The Illustrated Guide to Criminal Law
Chapter 11: Excuse Me!
Excuse pg 8: Elements of the Provocation Defense
Fred was charged with murdering the plumber. At trial, he asserted a provocation defense, claiming that he was in a murderous rage for a damn good reason, and so he must therefore be excused.
Fred in the witness box, making his case.
FRED
It’s not that I was insane at the time,
just that you can’t blame me for reacting the way I did!
So he’s going to need the jury to believe that:
(1) The plumber provoked him,
(2) into a passion that overcame his reason,
(3) He killed in the heat of that passion, and
(4) A “reasonable person” in that situation would have been just as provoked.

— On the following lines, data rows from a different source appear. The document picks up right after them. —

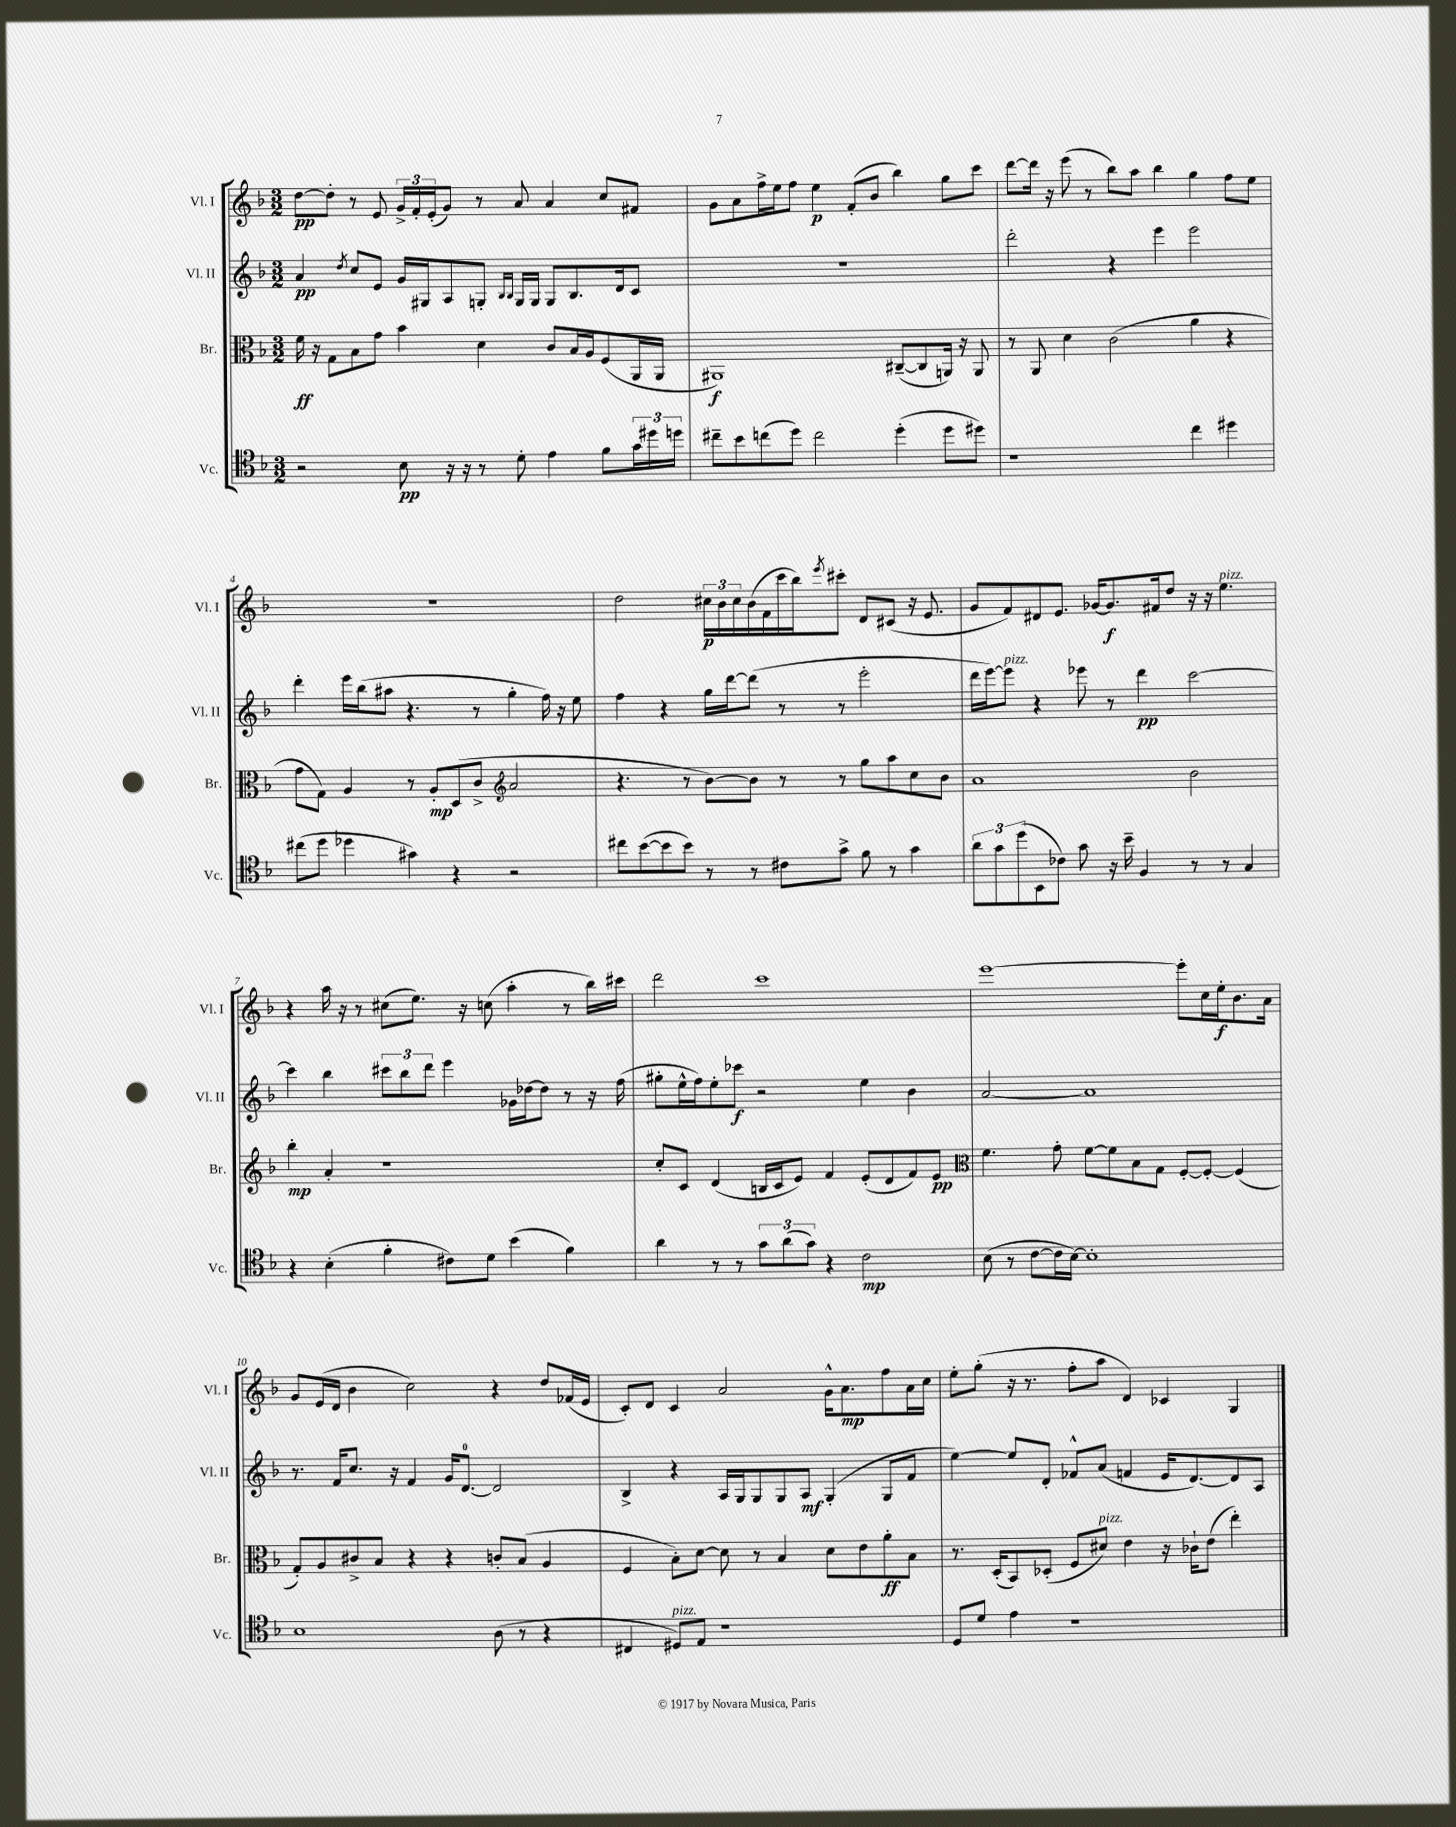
<<
\new StaffGroup <<
\new Staff = "s0" \with { instrumentName = "Vl. I" shortInstrumentName = "Vl. I" } {
    \clef treble \key f \major \numericTimeSignature \time 3/2
    d''8~\pp d''8-. r8 e'8 \tuplet 3/2 { g'16-> f'16-. e'16-.( } g'8) r8 a'8 a'4 c''8 fis'8 |
    g'8 a'8 f''16-> e''16 f''8 e''4\p f'8-.( bes'8 bes''4) g''8 c'''8 |
    d'''8~ d'''16 r16 e'''8( r8 bes''8) a''8 bes''4 g''4 f''8 e''8 |
    R1. |
    d''2 \tuplet 3/2 { cis''16\p bes'16 cis''16 } bes'16( f'16 c'''16 bes''16) \acciaccatura { e'''8 } cis'''8-. d'8 cis'8( r16 e'8. |
    g'8 f'8) dis'8 e'8. ges'16~ ges'8.\f fis'16 d''8 r16 r16 e''4.^\markup { \italic "pizz." } |
    r4 a''16 r16 r8 cis''8( e''8.) r16 c''8( a''4-. r8 bes''16) cis'''16 |
    d'''2 c'''1 |
    e'''1~ e'''8-. c''16 e''16-.\f bes'8. a'16 |
    g'8 e'16( d'16 bes'4 c''2) r4 d''8 fes'16( e'16 |
    c'8-.) d'8 c'4 a'2 g'16-^ a'8.\mp f''8 a'16 c''16 |
    e''8-. g''8-.( r16 r8. f''8-. a''8 d'4) ces'4 g4 \bar "|." |
}
\new Staff = "s1" \with { instrumentName = "Vl. II" shortInstrumentName = "Vl. II" } {
    \clef treble \key f \major \numericTimeSignature \time 3/2
    a'4\pp \acciaccatura { d''8 } c''8 e'8 g'16 gis16 a8 g8-. \grace { bes16 bes16 } g16 g16 g8 bes8. d'16 c'8 |
    R1. |
    d'''2-. r4 e'''4 e'''2 |
    d'''4-. e'''16 bes''16( ais''8 r4. r8 g''4-. f''16) r16 e''8 |
    f''4 r4 g''16 d'''16~ d'''8( r8 r8 e'''2-. |
    d'''16 e'''16~) e'''8^\markup { \italic "pizz." } r4 ees'''8 r8 d'''4\pp c'''2~ |
    c'''4 bes''4 \tuplet 3/2 { cis'''8 bes''8 d'''8 } e'''4 ges'16 des''16~ des''8 r8 r16 f''16( |
    gis''8-. e''16-^ f''16) e''8-. ces'''8\f r2 e''4 bes'4 |
    a'2~ a'1 |
    r8. f'16 c''8. r16 f'4 g'16 d'8.-0~ d'2 |
    bes4-> r4 a16 g16 g8 g8 a8\mf g4-.( g8 f'8 |
    e''4~) e''8 d'8-. fes'8-^ a'8( f'4 e'16 d'8.~) d'8 a8 \bar "|." |
}
\new Staff = "s2" \with { instrumentName = "Br." shortInstrumentName = "Br." } {
    \clef alto \key f \major \numericTimeSignature \time 3/2
    f'16\ff r16 g8 bes8 g'8 bes'4 d'4 c'8 bes16 a16 f8( a,16 a,16 |
    ais,1\f) cis8~--( cis8 a,16) r16 a,8 |
    r8 a,8 d'4 c'2( a'4 r4 |
    g'8 g8) a4 r8 a8-.\mp d8( c'8-> \clef treble a'2 |
    r4. r8 bes'8~) bes'8 r8 r8 g''8 a''8 c''8 bes'8 |
    a'1 bes'2 |
    bes''4-.\mp a'4-. r1 |
    c''8-. c'8 d'4( b16 c'16 e'8) f'4 e'8-.( d'8 f'8) e'8\pp |
    \clef alto f'4. g'8-. f'8~ f'8 bes8 g8 f8~-. f8~-. f4( |
    g8-.) a8 cis'8-> bes8 r4 r4 c'8-. bes8( a4 |
    f4 bes8-.) d'8~ d'8 r8 bes4 d'8 e'8 a'8-.\ff bes8 |
    r8. d16-.( bes,8) des8-.( f8 dis'8^\markup { \italic "pizz." }) e'4 r16 ces'16-! e'8( e''4-.) \bar "|." |
}
\new Staff = "s3" \with { instrumentName = "Vc." shortInstrumentName = "Vc." } {
    \clef tenor \key f \major \numericTimeSignature \time 3/2
    r2 bes8\pp r16 r16 r8 d'8-. e'4 f'8 \tuplet 3/2 { g'16 dis''16 d''16 } |
    cis''8-- bes'8 c''8( d''8) c''2 d''4-.( d''8 dis''8) |
    r1 c''4 dis''4 |
    cis''8( d''8 des''4 gis'4) r4 r2 |
    cis''8 bes'8~( bes'8 bes'8) r8 r8 cis'8 g'8-> f'8 r8 g'4 |
    \tuplet 3/2 { a'8 g'8 d''8( } bes,8 ces'8) g'8 r16 bes'16-- f4 r8 r8 g4 |
    r4 bes4-.( f'4-. cis'8) d'8 bes'4( f'4) |
    a'4 r8 r8 \tuplet 3/2 { g'8 a'8( g'8) } r4 c'2\mp |
    bes8( r8 c'8~ c'16 bes16~) bes1-. |
    bes1 a8( r8 r4 |
    cis4 dis8^\markup { \italic "pizz." }) e8 r1 |
    d8 d'8 e'4 r1 \bar "|." |
}
>>
>>
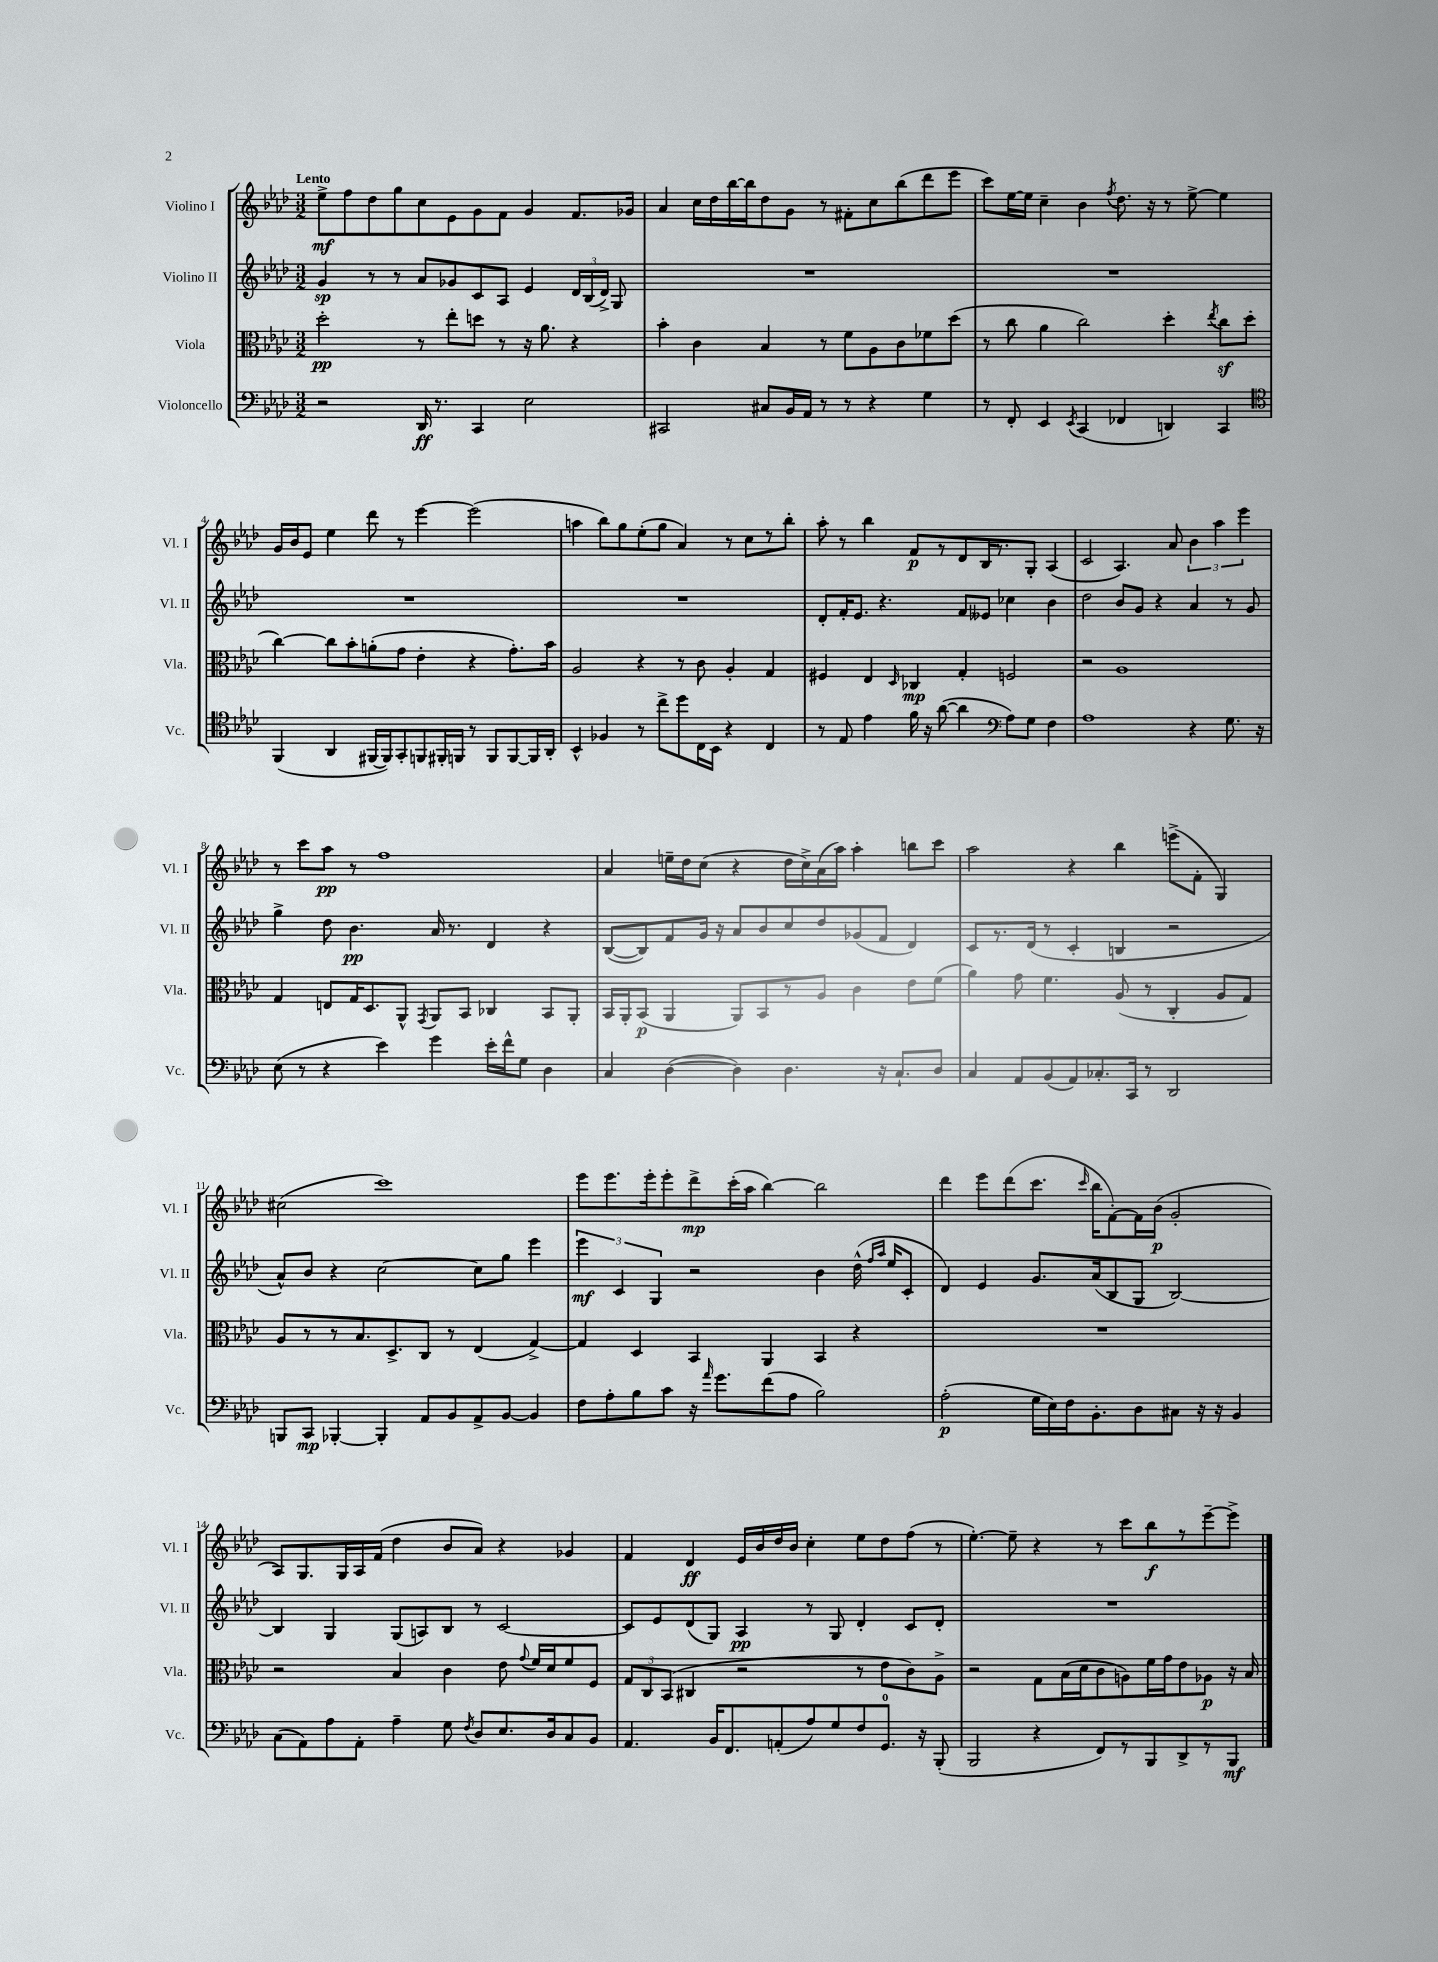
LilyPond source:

<<
\new StaffGroup <<
\new Staff = "s0" \with { instrumentName = "Violino I" shortInstrumentName = "Vl. I" } {
    \clef treble \key aes \major \numericTimeSignature \time 3/2 \tempo "Lento"
    \autoBeamOff ees''8[->\mf f''8 des''8 g''8 c''8 ees'8 g'8 f'8] g'4 f'8.[ ges'16] |
    aes'4 c''16[ des''16 bes''16~ bes''16 des''8 g'8] r8 fis'8[-. c''8 bes''8( des'''8 ees'''8] |
    c'''8[) ees''16~ ees''16] c''4-- bes'4 \acciaccatura { f''8 } des''8. r16 r8 ees''8~-> ees''4 |
    g'16[ bes'16 ees'8] ees''4 des'''8 r8 ees'''4~ ees'''2( |
    a''4 bes''8[) g''8 ees''8-.( g''8] aes'4) r8 c''8[ r8 bes''8]-. |
    aes''8-. r8 bes''4 f'8[\p r8 des'8 bes16 r8. g8]-. aes4( |
    c'2 aes4.) aes'8 \tuplet 3/2 { bes'4 aes''4 ees'''4 } |
    r8 c'''8[ aes''8]\pp r8 f''1 |
    aes'4 e''16[-- des''16 c''8]( r4 des''16[ c''16->) aes'16( aes''16]) aes''4-. b''8[ c'''8] |
    aes''2 r4 bes''4 e'''8[->( f'8]-. g4) |
    cis''2( c'''1) |
    ees'''8[ ees'''8. ees'''16-. ees'''8-. des'''8->\mp c'''16-.( aes''16] bes''4~) bes''2 |
    des'''4 ees'''8[ des'''8( c'''8.] \grace { c'''16 } bes''16[ f'8~-.) f'16 bes'16]\p( g'2-. |
    aes8[) g8. g16 aes16 f'16]( des''4 bes'8[ aes'8]) r4 ges'4 |
    f'4 des'4\ff ees'16[ bes'16 des''16 bes'16] c''4-. ees''8[ des''8 f''8]( r8 |
    ees''4.~-.) ees''8-- r4 r8 c'''8[ bes''8\f r8 ees'''8~-- ees'''8]-> \bar "|." |
}
\new Staff = "s1" \with { instrumentName = "Violino II" shortInstrumentName = "Vl. II" } {
    \clef treble \key aes \major \numericTimeSignature \time 3/2
    \autoBeamOff g'4\sp r8 r8 aes'8[ ges'8 c'8 aes8] ees'4 \tuplet 3/2 { des'16[ bes16( des'16]->) } g8 |
    R1. |
    R1. |
    R1. |
    R1. |
    des'8[-. f'16-. ees'8.] r4. f'8[ eeses'8] ces''4 bes'4 |
    des''2 bes'8[ g'8] r4 aes'4 r8 g'8 |
    g''4-> des''8 bes'4.\pp aes'16 r8. des'4 r4 |
    bes8[~( bes8) f'8 g'16] r16 aes'8[ bes'8 c''8 des''8 ges'8( f'8] des'4) |
    c'8[ r8. des'16]( r8 c'4-. b4 r2 |
    aes'8[-^) bes'8] r4 c''2~ c''8[ g''8] ees'''4 |
    \tuplet 3/2 { ees'''4\mf c'4 g4 } r2 bes'4 des''16-^( \grace { f''16[ aes''16] } ees''16[ c'8]-. |
    des'4) ees'4 g'8.[ aes'16( bes8 g8] bes2~) |
    bes4 g4 g8[( a8) bes8] r8 c'2~ |
    c'8[ ees'8 des'8( g8]) aes4\pp r8 g8 des'4-. c'8[ des'8]-. |
    R1. \bar "|." |
}
\new Staff = "s2" \with { instrumentName = "Viola" shortInstrumentName = "Vla." } {
    \clef alto \key aes \major \numericTimeSignature \time 3/2
    \autoBeamOff des''2-.\pp r8 ees''8[-. d''8] r8 r16 aes'8. r4 |
    bes'4-. c'4 bes4 r8 f'8[ aes8 c'8 fes'8 des''8]( |
    r8 c''8 aes'4 c''2) des''4-. \acciaccatura { ees''8 } c''8[\sf des''8]( |
    c''4~) c''8[ bes'8-. a'8-.( g'8] ees'4-. r4 g'8.[-.) bes'16] |
    aes2 r4 r8 c'8 aes4-. g4 |
    fis4 ees4 \grace { des16 } ces4\mp g4-. f2 |
    r2 aes1 |
    g4 e8[ g16 des8. aes,8]-^ \acciaccatura { g,8 } aes,8[ bes,8] ces4 bes,8[ aes,8]-. |
    bes,16[ aes,16-. bes,8]\p( aes,4 aes,8[) bes,8 r8 aes8] c'4 ees'8[ f'8]( |
    aes'4) g'8 f'4. aes8( r8 c4-. aes8[ g8]) |
    aes8[ r8 r8 bes8. des8.-> c8] r8 ees4( g4~->) |
    g4 des4 bes,4 aes,4 bes,4 r4 |
    R1. |
    r2 bes4 c'4 ees'8 \appoggiatura { g'8 } f'16[ des'16 f'8 f8] |
    \tuplet 3/2 { g8[ c8 bes,8]( } cis4 r2 r8 ees'8[ c'8) aes8]-> |
    r2 g8[ bes16( des'16 c'8 a8) f'16 g'16 ees'8 aes8]\p r16 bes16 \bar "|." |
}
\new Staff = "s3" \with { instrumentName = "Violoncello" shortInstrumentName = "Vc." } {
    \clef bass \key aes \major \numericTimeSignature \time 3/2
    \autoBeamOff r2 des,16\ff r8. c,4 ees2 |
    cis,2 cis8[ bes,16 aes,16] r8 r8 r4 g4 |
    r8 f,8-. ees,4 \acciaccatura { ees,8 } c,4( fes,4 d,4) c,4 |
    \clef tenor f,4( aes,4 fis,16[~ fis,16) g,8-. f,8 fis,16-. f,16] r8 f,8[ f,8~ f,16 aes,16]-. |
    bes,4-^ fes4 r8 c''8[-> des''8 c16 bes,16] r4 c4 |
    r8 ees8 ees'4 f'16 r16 aes'8~( aes'4 \clef bass aes8[) g8] f4 |
    aes1 r4 g8. r16 |
    ees8( r8 r4 ees'4) g'4 ees'16[-. f'16-^ g8] des4 |
    c4 des4~( des4) des4. r16 c8.[-! des8] |
    c4 aes,8[ bes,8( aes,8) ces8.-. c,16] r8 des,2 |
    b,,8[ c,8]\mp bes,,4~-. bes,,4-. aes,8[ bes,8 aes,8-> bes,8]~ bes,4 |
    f8[ aes8-. bes8 c'8] r16 \grace { aes'16 } g'8.[ f'8( aes8] bes2) |
    aes2-.\p( g16[ ees16) f16 bes,8.-. des8 cis8] r16 r16 bes,4 |
    c8[( aes,8) aes8 aes,8]-. aes4-- g8 \acciaccatura { f8 } des8[ ees8. des16 c8 bes,8] |
    aes,4. bes,16[ f,8. a,8-.( aes8) g8 f8 g,8.]-0 r16 bes,,8-.( |
    bes,,2 r4 f,8[) r8 bes,,8 des,8-> r8 bes,,8]\mf \bar "|." |
}
>>
>>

Well, 1-3 seem pretty straightforward. He may have a problem with 4 though. While a reasonable person might be provoked into getting violent in that situation, there’s a bit of a difference between “getting violent” and “beating a man to death”.
Is there, though? What if Fred had only punched the plumber one time, but it happened to have been the *single blow* that crushed his windpipe (or struck the temple, or blinded him, or broke something and caused a fragment of bone to pierce the brain, heart, or something similarly important)? Once someone chooses to engage in violence in which they’re swinging at full force, they can’t really be expected to maintain enough control over the situation to control exactly how badly the other person gets hurt.
It’s a bit inconsistent, I think, to make that a factor in whether or not to hold him responsible- if a reasonably strong adult swings a fist at full force at another person exactly once, with no regard for or (more importantly) control over where the blow lands, the consequence might be anything from a brief pain to a crippling or fatal injury depending on little more than sheer chance, with no meaningful difference in the attacker’s actual action.
I’m just saying, in this particular example, either the guy is culpable, or he isn’t, if we’re basing it solely on provocation and his mental state. (Whether he is or isn’t by that fourth bullet point is incredibly subjective, of course.)
This is more or less covered earlier, in the part about transferred intent and a heavy plate getting thrown at a wife. Suffice to say that if you intend to physically injure someone, actually do injure them, and as a result they die, you’re almost certainly on the hook for murder.